Extract provided ▸
Content starts

Preparing for climate change impacts

Children being born today in Simcoe Muskoka may see the local climate resembling Mississippi’s by the time they reach retirement age, if the average annual temperature keeps climbing at the same rate.

That was the sobering introduction to a technical assessment on the impact of climate change on health in this region, prepared by the Simcoe Muskoka District Health Unit. The 200-page report, presented to the Board of Health in May, explores the likely changes to air quality, precipitation, weather extremes, and the health risks that could result.

All projections were based on the assumption that the average annual temperature would continue on its current upward trend.

“Global surface temperature in 2016 was the warmest since official records began in 1880; it was the third year in a row to set a new heat record,” Marina Whelan, manager of health hazards for the health unit said. “In 1958, the level of CO2 in the atmosphere was 315 ppm and now exceeds 400 ppm. This represents about a 25 per cent increase and has greenhouse gas levels tracking on a ‘worst case scenario’ trend. As a result we have had to base this health vulnerability assessment on a model that shows the climate continuing to warm.”

The health impacts of climate change range from the dramatic—injuries and property loss from ice storms, forest fires and floods—to more subtle changes, such as the effect of increased ground level ozone on respiratory disease, more frequent blooms of blue-green algae threatening drinking water, and more frequent illness from insect-borne diseases like Lyme disease. The report also highlights opportunities for reducing greenhouse gases.

Content ends

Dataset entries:
Content starts

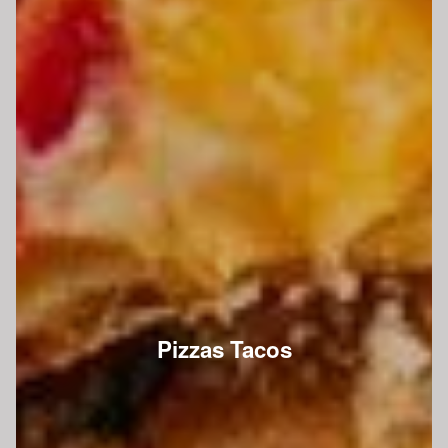
Pizzas Tacos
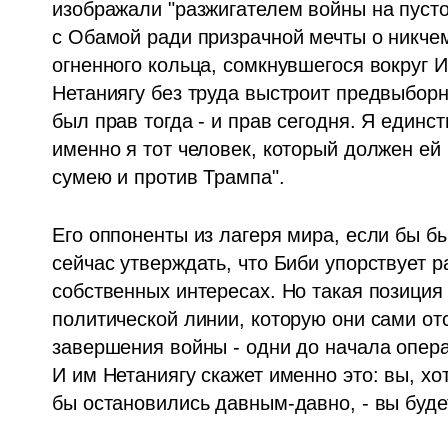
изображали "разжигателем войны на пусто
с Обамой ради призрачной мечты о никчем
огненного кольца, сомкнувшегося вокруг И
Нетаниягу без труда выстроит предвыборн
был прав тогда - и прав сегодня. Я единств
именно я тот человек, который должен ей 
сумею и против Трампа".
Его оппоненты из лагеря мира, если бы б
сейчас утверждать, что Биби упорствует 
собственных интересах. Но такая позиция з
политической линии, которую они сами от
завершения войны - одни до начала опера
И им Нетаниягу скажет именно это: вы, хо
бы остановились давным-давно, - вы буде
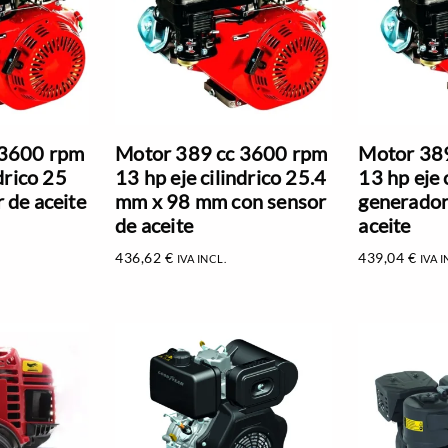
 3600 rpm
Motor 389 cc 3600 rpm
Motor 38
drico 25
13 hp eje cilindrico 25.4
13 hp eje 
 de aceite
mm x 98 mm con sensor
generador
de aceite
aceite
436,62
€
439,04
€
IVA INCL.
IVA I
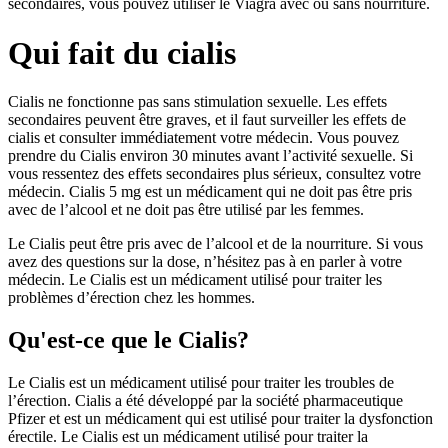
secondaires, vous pouvez utiliser le Viagra avec ou sans nourriture.
Qui fait du cialis
Cialis ne fonctionne pas sans stimulation sexuelle. Les effets
secondaires peuvent être graves, et il faut surveiller les effets de
cialis et consulter immédiatement votre médecin. Vous pouvez
prendre du Cialis environ 30 minutes avant l’activité sexuelle. Si
vous ressentez des effets secondaires plus sérieux, consultez votre
médecin. Cialis 5 mg est un médicament qui ne doit pas être pris
avec de l’alcool et ne doit pas être utilisé par les femmes.
Le Cialis peut être pris avec de l’alcool et de la nourriture. Si vous
avez des questions sur la dose, n’hésitez pas à en parler à votre
médecin. Le Cialis est un médicament utilisé pour traiter les
problèmes d’érection chez les hommes.
Qu'est-ce que le Cialis?
Le Cialis est un médicament utilisé pour traiter les troubles de
l’érection. Cialis a été développé par la société pharmaceutique
Pfizer et est un médicament qui est utilisé pour traiter la dysfonction
érectile. Le Cialis est un médicament utilisé pour traiter la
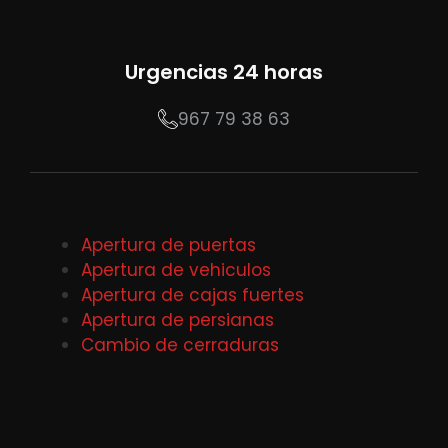
Urgencias 24 horas
967 79 38 63
Apertura de puertas
Apertura de vehiculos
Apertura de cajas fuertes
Apertura de persianas
Cambio de cerraduras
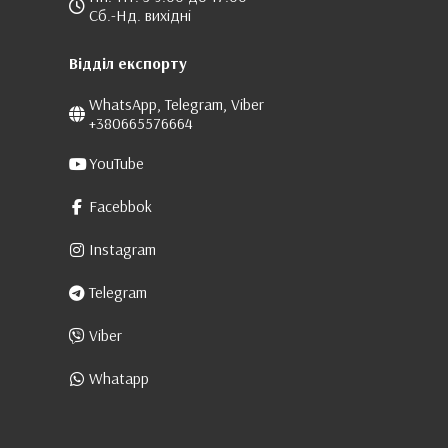
Сб.-Нд. вихідні
Відділ експорту
WhatsApp, Telegram, Viber
+380665576664
YouTube
Facebbok
Instagram
Telegram
Viber
Whatapp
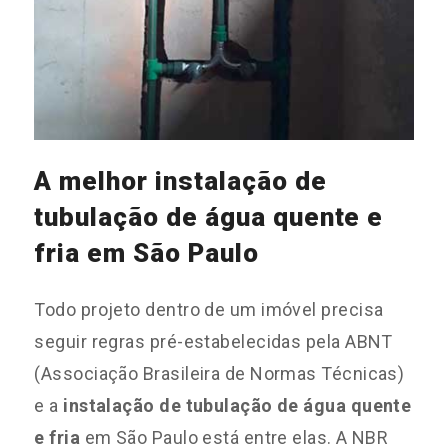
A melhor instalação de
tubulação de água quente e
fria em São Paulo
Todo projeto dentro de um imóvel precisa
seguir regras pré-estabelecidas pela ABNT
(Associação Brasileira de Normas Técnicas)
e a
instalação de tubulação de água quente
e fria
em São Paulo está entre elas. A NBR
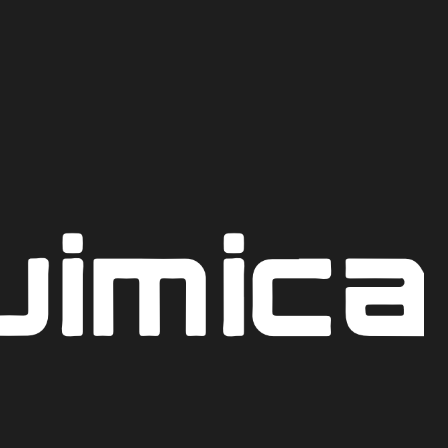
Recoge hoy mismo en nuestro punto de venta en Bogot
CO
ISTALES 99.9%
 LIBRA
AR AL CARRITO
COTIZAR POR WHATSAPP
iones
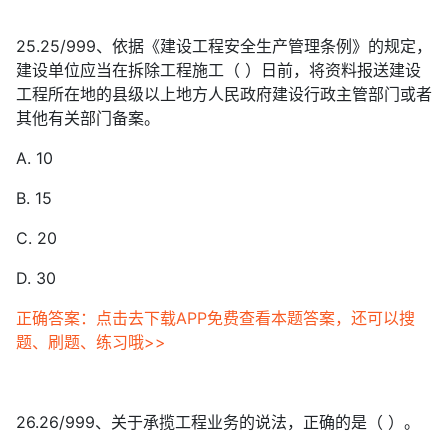
25.25/999、依据《建设工程安全生产管理条例》的规定，
建设单位应当在拆除工程施工（ ）日前，将资料报送建设
工程所在地的县级以上地方人民政府建设行政主管部门或者
其他有关部门备案。
A. 10
B. 15
C. 20
D. 30
正确答案：点击去下载APP免费查看本题答案，还可以搜
题、刷题、练习哦>>
26.26/999、关于承揽工程业务的说法，正确的是（ ）。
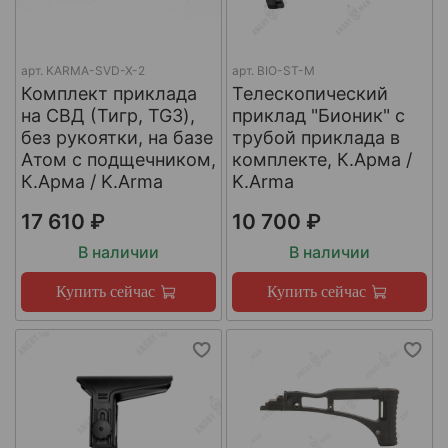
арт.
KARMA-SVD-X-2
арт.
BIO-ST-M
Комплект приклада
Телескопический
на СВД (Тигр, TG3),
приклад "Бионик" с
без рукоятки, на базе
трубой приклада в
Атом с подщечником,
комплекте, К.Арма /
К.Арма / K.Arma
K.Arma
17 610 ₽
10 700 ₽
В наличии
В наличии
Купить сейчас
Купить сейчас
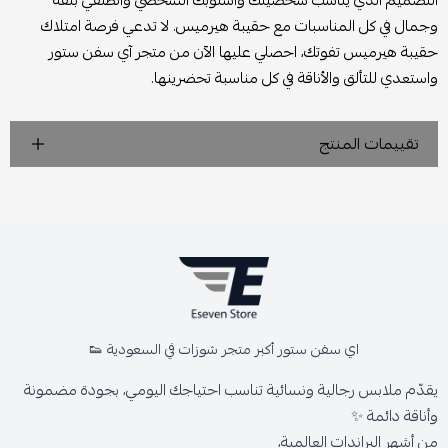
التصميم الذي يناسب شخصيتك وأسلوبك الشخصي وانطلقي بثقة
وجمال في كل المناسبات مع حقيبة هيرميس. لا تدعي فرصة امتلاك
حقيبة هيرميس تفوتك، احصلي عليها الآن من متجر آي سفن ستور
واستعدي للتألق والأناقة في كل مناسبة تحضرينها.
تقييمات المنتج
اي سفن ستور أكبر متجر شوزات في السعودية 👟
يقدّم ملابس رجالية ونسائية تناسب احتياجك اليومي، بجودة مضمونة
وأناقة دائمة ✨
من أشهر البراندات العالمية،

Content ends

Exercise requirements ▸
1. Answer these questions from the article on climate change and health in Simcoe Muskoka.
(a) Which organization prepared the technical assessment?
(b) What was the level of CO2 in the atmosphere in 1958?
(c) Which insect-borne disease is named as an example?
2. Repeat everything from "Children being born" down to "the same rate." in the article on climate change and health in Simcoe Muskoka, keeping every word unchanged.
3. Go on with the article on climate change and health in Simcoe Muskoka from the point where it stops.
These rows come from a separate source.

Your written answers ▸
1.
(a) The Simcoe Muskoka District Health Unit
(b) 315 ppm
(c) Lyme disease

2.
Children being born today in Simcoe Muskoka may see the local climate resembling Mississippi’s by the time they reach retirement age, if the average annual temperature keeps climbing at the same rate.

3.
Whelan pointed out that the report’s language is very technical; a more reader-friendly version will be created in the near future. Before being released, it received extensive review from experts with the City of Barrie; Environment and Climate Change Canada; Health Canada; the Public Health Agency of Canada; Public Health Ontario; the Muskoka Watershed Council; and the Nottawasaga Valley Conservation Authority.

The health unit’s strategic plan set the goal of a climate change action plan as a top priority. The report is one of the first initiatives to emerge from the planning and will serve as a tool to help the health unit engage with municipalities, conservation authorities, and other community agencies to build greater resilience to the impact on health of a changing local climate, and to share steps that could reduce the severity of climate change.

 

Next Meeting

The next meeting of the board of health takes place June 21 at 9:15 a.m.
in the Barrie office, 15 Sperling Drive.